To the north of Monticello, some sixty miles is a beautiful little valley. In it sits the charming little town known as Moab. The early cowboys of the Blue Mountain referred to it as the "Little Green Valley". More than one of the cowboys dreamed of the day when he could marry a good-looking school teacher and settle down in the "Little Green Valley."

Mon's Peterson, a member of the Mormon colony that settled Monticello, started a general store. The front door of "Mons's Store" was full of bullet holes fired from the guns of celebrating cowboys. One day, to be a little more original than the rest, a cowboy rode his horse through the door, took hold of the end of a bolt of calico, dallied it on the horn of his saddle, and rode out on a run. Some Ute squaws were in town that day and I have it on good authority that they ran the cowboy' horse down and each cut off a dress pattern.
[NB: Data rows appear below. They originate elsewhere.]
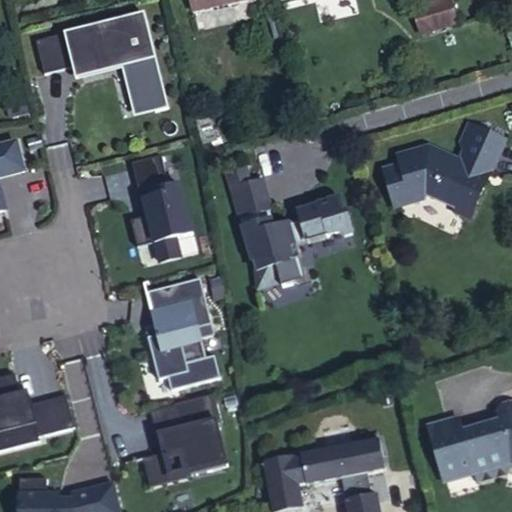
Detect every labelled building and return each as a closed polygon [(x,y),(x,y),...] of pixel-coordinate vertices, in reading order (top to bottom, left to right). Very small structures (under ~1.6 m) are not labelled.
[(248,1),(247,0),(189,0),(193,13),(248,1)] [(421,35),(457,24),(449,0),(445,0),(413,10),(421,35)] [(69,34),(38,42),(46,75),(80,67),(83,76),(128,65),(136,100),(164,94),(151,42),(148,43),(143,22),(70,39),(69,34)] [(486,173),(490,175),(505,141),(468,124),(459,144),(463,153),(459,162),(429,148),(398,157),(401,167),(384,171),(394,206),(416,199),(417,202),(432,197),(452,206),(454,212),(466,217),(472,216),(484,188),(482,183),(486,173)] [(0,214),(5,213),(0,193),(0,179),(25,174),(18,143),(0,147),(0,214)] [(162,156),(132,163),(142,202),(145,201),(149,216),(131,221),(138,248),(156,243),(161,263),(181,257),(176,238),(194,234),(181,185),(170,188),(162,156)] [(264,179),(234,187),(242,215),(240,216),(255,270),(254,270),(256,288),(279,282),(281,286),(306,280),(296,244),(308,240),(303,220),(274,228),(269,209),(272,208),(264,179)] [(161,335),(149,338),(160,380),(169,378),(172,391),(220,378),(215,356),(206,358),(199,328),(212,325),(200,280),(148,293),(157,327),(159,327),(161,335)] [(40,438),(76,429),(68,397),(25,408),(17,375),(0,379),(0,453),(42,443),(40,438)] [(229,466),(211,395),(176,404),(182,429),(165,434),(170,453),(145,459),(152,487),(192,476),(191,470),(207,466),(208,471),(229,466)] [(511,405),(497,414),(499,422),(464,432),(461,422),(449,426),(448,423),(429,428),(444,482),(474,473),(477,484),(508,475),(511,463),(511,405)] [(379,440),(268,463),(278,511),(288,511),(309,508),(304,486),(311,484),(311,486),(347,479),(351,501),(345,502),(347,511),(381,511),(378,494),(372,495),(367,474),(386,470),(379,440)] [(123,511),(116,485),(74,496),(74,502),(61,502),(61,496),(49,496),(48,481),(21,481),(21,511),(123,511)]
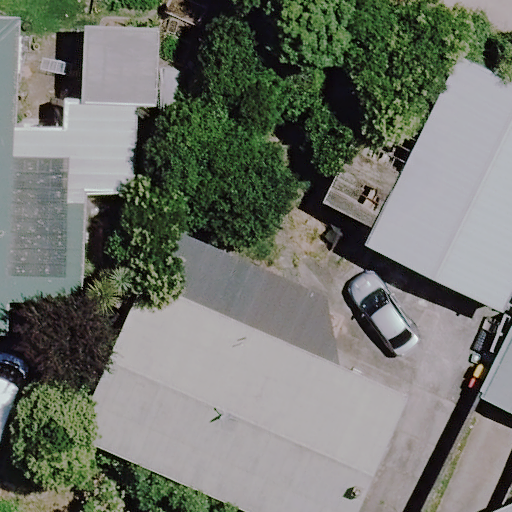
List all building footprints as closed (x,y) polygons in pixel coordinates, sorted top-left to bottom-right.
[(84,26),(81,104),(13,101),(16,23),(0,22),(0,340),(10,341),(11,305),(75,308),(79,200),(132,202),(135,119),(154,120),(158,29),(84,26)] [(511,290),(511,82),(462,58),(367,250),(500,315),(511,290)] [(356,511),(404,402),(145,290),(79,442),(239,511),(356,511)] [(511,335),(479,402),(511,419),(511,335)] [(511,511),(511,496),(483,508),(484,511),(511,511)]
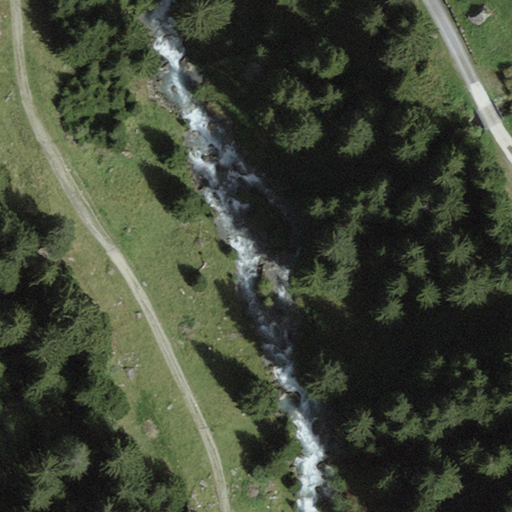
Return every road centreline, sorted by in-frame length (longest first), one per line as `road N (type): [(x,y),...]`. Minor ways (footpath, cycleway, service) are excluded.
road 1 (track): [(15,0),(24,52),(66,138),(158,289),(219,444),(229,511)]
road 2 (track): [(431,0),(511,157)]
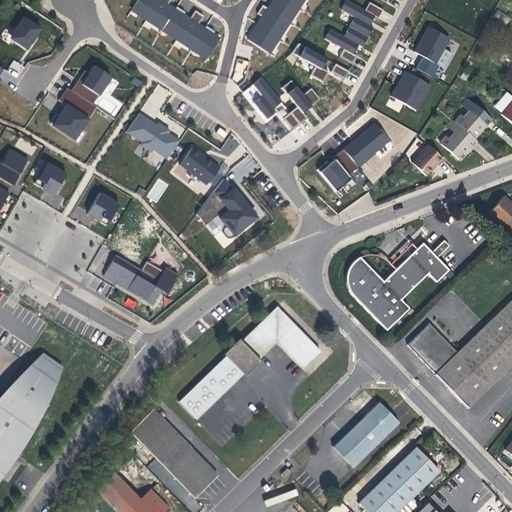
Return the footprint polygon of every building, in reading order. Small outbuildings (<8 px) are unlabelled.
[(212,34),(214,32),(205,26),(204,29),(197,24),(203,16),(194,10),(189,19),(183,15),(184,12),(176,7),(174,9),(167,5),(169,0),(137,0),(132,8),(147,17),(145,20),(161,30),(163,27),(177,37),(176,40),(191,50),(193,47),(207,57),(219,39),(212,34)] [(268,54),(303,0),(277,0),(276,3),(272,1),(267,9),(262,5),(257,13),(262,17),(257,25),(260,27),(256,34),(252,32),(247,40),(268,54)] [(364,10),(346,0),(345,0),(340,10),(353,17),(348,27),(367,37),(372,27),(369,25),(371,20),(374,16),(377,18),(382,10),(369,2),(364,10)] [(147,17),(132,8),(131,10),(145,20),(147,17)] [(505,25),(510,18),(497,10),(492,17),(505,25)] [(40,29),(23,18),(11,36),(11,40),(26,49),(30,43),(31,43),(34,39),(36,36),(35,36),(40,29)] [(163,27),(161,30),(176,40),(177,37),(163,27)] [(367,37),(348,27),(343,36),(329,29),(324,39),(343,49),(338,57),(352,64),(356,56),(352,54),(355,50),(357,45),(361,47),(367,37)] [(448,38),(428,27),(420,41),(414,52),(421,56),(415,68),(431,77),(438,65),(442,68),(451,53),(442,48),(448,38)] [(297,43),(291,53),(314,66),(309,75),(322,82),(325,76),(327,72),(321,68),(326,59),(297,43)] [(191,50),(206,59),(207,57),(193,47),(191,50)] [(18,72),(22,66),(14,60),(10,66),(18,72)] [(343,79),(348,71),(334,64),(330,72),(343,79)] [(81,75),(70,90),(91,105),(110,77),(93,66),(88,74),(85,78),(81,75)] [(429,85),(405,71),(400,79),(403,80),(398,87),(396,86),(390,97),(415,110),(429,85)] [(141,82),(134,77),(130,82),(138,87),(141,82)] [(281,102),(260,77),(252,84),(260,96),(252,103),(266,119),(275,112),(272,109),(281,102)] [(319,99),(310,88),(302,95),(290,80),(281,88),(296,107),(289,112),(299,124),(306,118),(302,113),(308,108),(319,99)] [(158,85),(141,111),(153,118),(170,92),(158,85)] [(50,123),(66,134),(72,125),(79,130),(95,107),(91,105),(70,90),(66,88),(58,100),(65,105),(62,110),(58,115),(56,114),(50,123)] [(461,115),(455,122),(473,138),(482,128),(491,119),(467,99),(462,105),(468,111),(463,117),(461,115)] [(511,100),(500,114),(511,124),(511,100)] [(289,112),(282,118),(292,130),(299,124),(289,112)] [(164,128),(160,125),(159,127),(155,125),(138,113),(125,132),(140,142),(139,144),(150,152),(152,149),(166,159),(178,141),(167,133),(169,131),(164,128)] [(473,138),(455,122),(453,120),(447,127),(453,133),(448,138),(446,137),(440,144),(459,160),(468,150),(476,141),(473,138)] [(358,136),(342,149),(357,167),(389,141),(374,123),(358,136)] [(79,130),(72,125),(66,134),(73,139),(79,130)] [(226,134),(218,128),(215,133),(223,138),(226,134)] [(232,137),(219,149),(227,156),(239,144),(232,137)] [(444,160),(428,145),(411,163),(425,176),(432,168),(436,164),(438,166),(444,160)] [(201,154),(192,147),(179,164),(206,185),(219,168),(205,157),(204,158),(200,155),(201,154)] [(0,206),(2,204),(13,185),(27,160),(9,149),(1,163),(0,162),(0,206)] [(357,167),(342,149),(332,157),(334,159),(337,163),(332,167),(329,163),(327,161),(317,170),(335,192),(341,186),(346,193),(356,185),(348,175),(357,167)] [(66,173),(47,162),(34,183),(44,189),(53,194),(66,173)] [(157,203),(168,184),(158,177),(146,196),(157,203)] [(222,179),(196,214),(205,225),(216,215),(225,226),(222,229),(222,232),(227,238),(230,239),(252,220),(245,211),(249,208),(232,188),(231,189),(222,179)] [(99,193),(86,214),(94,219),(106,225),(118,204),(99,193)] [(511,204),(503,196),(487,213),(511,235),(511,204)] [(252,220),(256,217),(253,214),(249,208),(245,211),(252,220)] [(445,240),(433,249),(438,255),(450,246),(445,240)] [(400,300),(427,273),(435,282),(448,270),(422,243),(407,258),(382,281),(359,257),(354,260),(350,265),(348,270),(346,276),(346,281),(347,287),(348,290),(352,296),(353,297),(386,331),(409,308),(400,300)] [(124,260),(115,255),(113,258),(111,261),(120,266),(124,260)] [(159,276),(143,267),(141,270),(124,260),(120,266),(111,261),(103,275),(139,297),(153,304),(161,291),(166,294),(177,274),(164,267),(162,271),(159,276)] [(146,261),(143,267),(159,276),(162,271),(146,261)] [(124,305),(133,309),(137,302),(127,298),(124,305)] [(511,299),(457,353),(435,374),(434,375),(448,389),(467,408),(511,364),(511,299)] [(241,372),(255,358),(257,360),(258,359),(276,342),(302,369),(320,351),(276,306),(240,341),(238,339),(223,354),(225,356),(178,402),(196,420),(242,374),(243,374),(241,372)] [(407,345),(435,374),(457,353),(429,324),(407,345)] [(15,393),(41,356),(30,365),(17,377),(5,390),(0,395),(0,403),(3,399),(8,403),(15,393)] [(11,451),(42,407),(37,403),(60,369),(41,356),(15,393),(8,403),(3,399),(0,403),(0,467),(9,455),(3,451),(6,447),(11,451)] [(252,369),(260,362),(258,359),(257,360),(255,358),(241,372),(243,374),(242,374),(245,376),(252,369)] [(0,479),(4,475),(14,460),(23,446),(32,431),(41,415),(49,399),(56,383),(60,369),(37,403),(42,407),(11,451),(6,447),(3,451),(9,455),(0,467),(0,479)] [(352,468),(398,423),(378,402),(354,426),(332,447),(352,468)] [(217,476),(152,409),(129,432),(194,499),(205,487),(217,476)] [(404,511),(401,508),(410,499),(439,471),(430,462),(416,447),(358,503),(367,511),(404,511)] [(284,478),(291,472),(287,469),(283,473),(283,472),(281,474),(284,478)] [(450,486),(459,477),(455,473),(445,481),(450,486)] [(126,511),(137,502),(110,475),(97,489),(119,511),(126,511)] [(163,511),(167,508),(150,489),(137,502),(126,511),(163,511)] [(267,506),(298,495),(296,491),(266,501),(267,506)] [(404,511),(413,511),(418,508),(410,499),(401,508),(404,511)] [(349,511),(339,501),(328,511),(349,511)] [(430,511),(433,510),(426,502),(416,511),(430,511)]
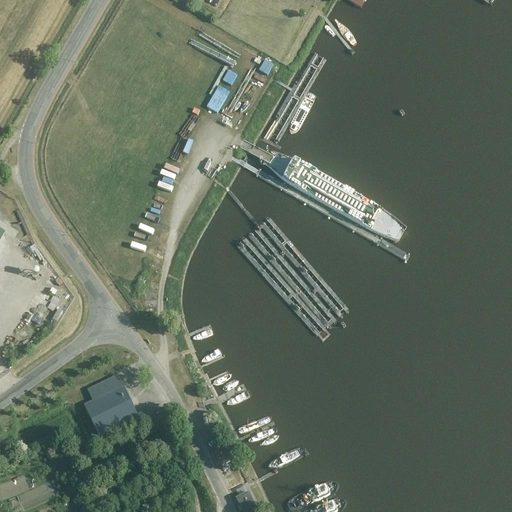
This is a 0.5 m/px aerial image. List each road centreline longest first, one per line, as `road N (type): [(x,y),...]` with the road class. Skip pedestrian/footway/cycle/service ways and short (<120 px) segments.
road 1 (tertiary): [(101,0),(34,118),(25,153),(34,196),(95,291)]
road 2 (unclassified): [(95,291),(168,390),(229,511)]
road 3 (unclassified): [(95,291),(96,328),(0,402)]
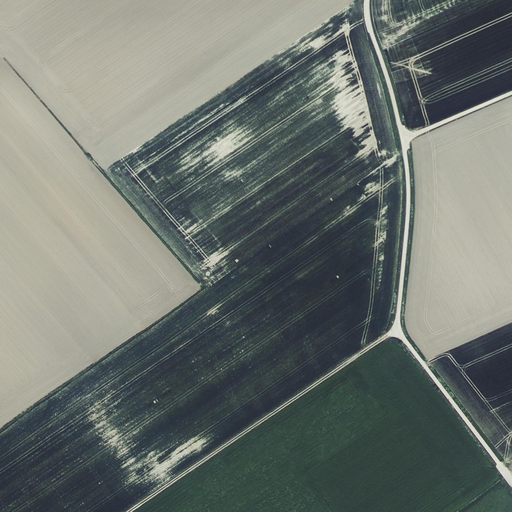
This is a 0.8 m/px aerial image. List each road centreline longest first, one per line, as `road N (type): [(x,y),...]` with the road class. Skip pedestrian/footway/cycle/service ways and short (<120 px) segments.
road 1 (unclassified): [(405,138),(396,328),(511,477)]
road 2 (track): [(127,511),(396,328)]
road 3 (unclassified): [(366,0),(405,138)]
"Latigo" the foreman of the "Hip Side and Shoulder" outfit liked life on Main Street so he established the "Blue Goose Saloon." The conservator of law and order in Monticello was a Mormon shoemaker by the name of Nephi Bailey. He held the high office of Justice of the Peace and tried the cowboys for their offenses as well as making and repairing their boots. The cowboys called him "Zapitaro" which is the Spanish word for shoemaker.

The occasional dances given in the old log church were popular. To date, a good-looking Mormon girl for one of these events was a stellar event in the life of one of the cowboys. They found no hardship whatever in riding horseback fifteen or twenty miles into Monticello and back to his camp in the early morning hours after the dance was over.

During the spring, summer, and fall, the larger cow outfits required a considerable number of cowboys to brand up the calves and gather up beef. In the wintertime, there was very little that could be done for cattle, and all except the top hands were laid off until the spring. Many of them existed through the winter by riding the "Chuck Line". The consisted of riding from one ranch to the other with no other object than to obtain sustenance by partaking of the hospitality of the rancher.

Among the Mormon settlers was a very talented, charming, and hospitable woman by the name of Evelyn Adams. She and her husband founded a small ranch at Verdure Creek, some six miles south of Monticello. She was known to all the cowboys as "Ev". She fed them when they were hungry, and nursed them when they were ill, and most of them looked upon her as a foster mother. Her cabin was the most popular spot on the "Chuck line". She is the sweetheart or heroine of my song. I think of her very tenderly.